Unfortunately, we don't think it's feasible to get a HAB Node set up with "1 click" until we can codify best practices around choosing roles for hosts. The difficulty lies in an answer to this question: Under what metrics should the quorum of leaders be distinguished from the workers? Presently, it depends on number of hosts, host type, location, compute, hardware, storage, stability, connectivity, etc., and for all of those loose metrics, we must determine how they are quantified. Until best practices are known, the answers here will be opinionated and dependent on operator capabilities, resources, and budget.

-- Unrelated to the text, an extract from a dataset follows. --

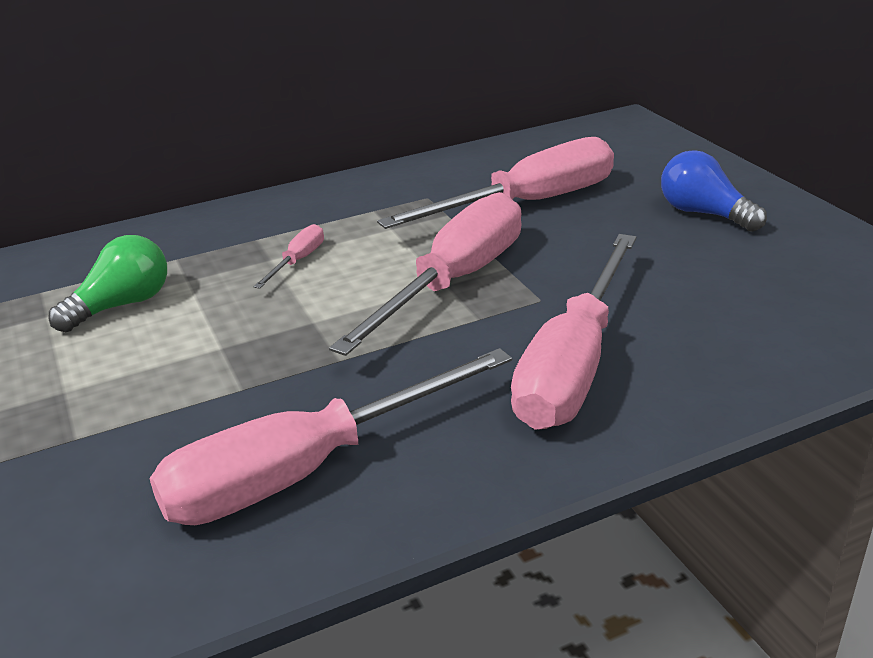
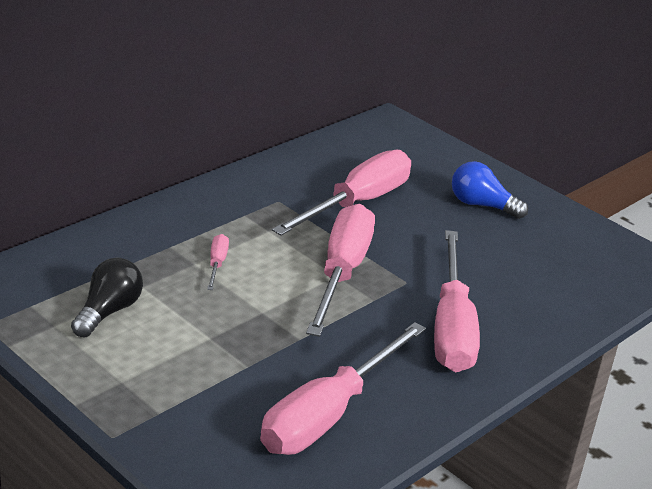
camera: 25 degrees left, 0 degrees up
green light bulb [49,235,167,332] -> black light bulb [71,258,143,337]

Point is, it seems like there will be, for a while to come, a needed step where the operator decides who is who among his hosts and how each should be provisioned. As such, a HAB Node can not be created in "1 click". But let's not overstate that: with netbooting and a GUI, we can get incredibly close. It's not inconceivable to get there with "n clicks" where n does not exceed the number of hosts.

A first order solution to achieve that may be to investigate the feasibility of making all hosts control plane hosts, so long as there are an odd number of these hosts, and they meet control plane best practices, then make the remainder (if any) workers.

Now that we have some more details about what we are about to do, let's address a few design and practical considerations which will affect how we build our node, the hardware that we choose to employ, and how we will think about roles.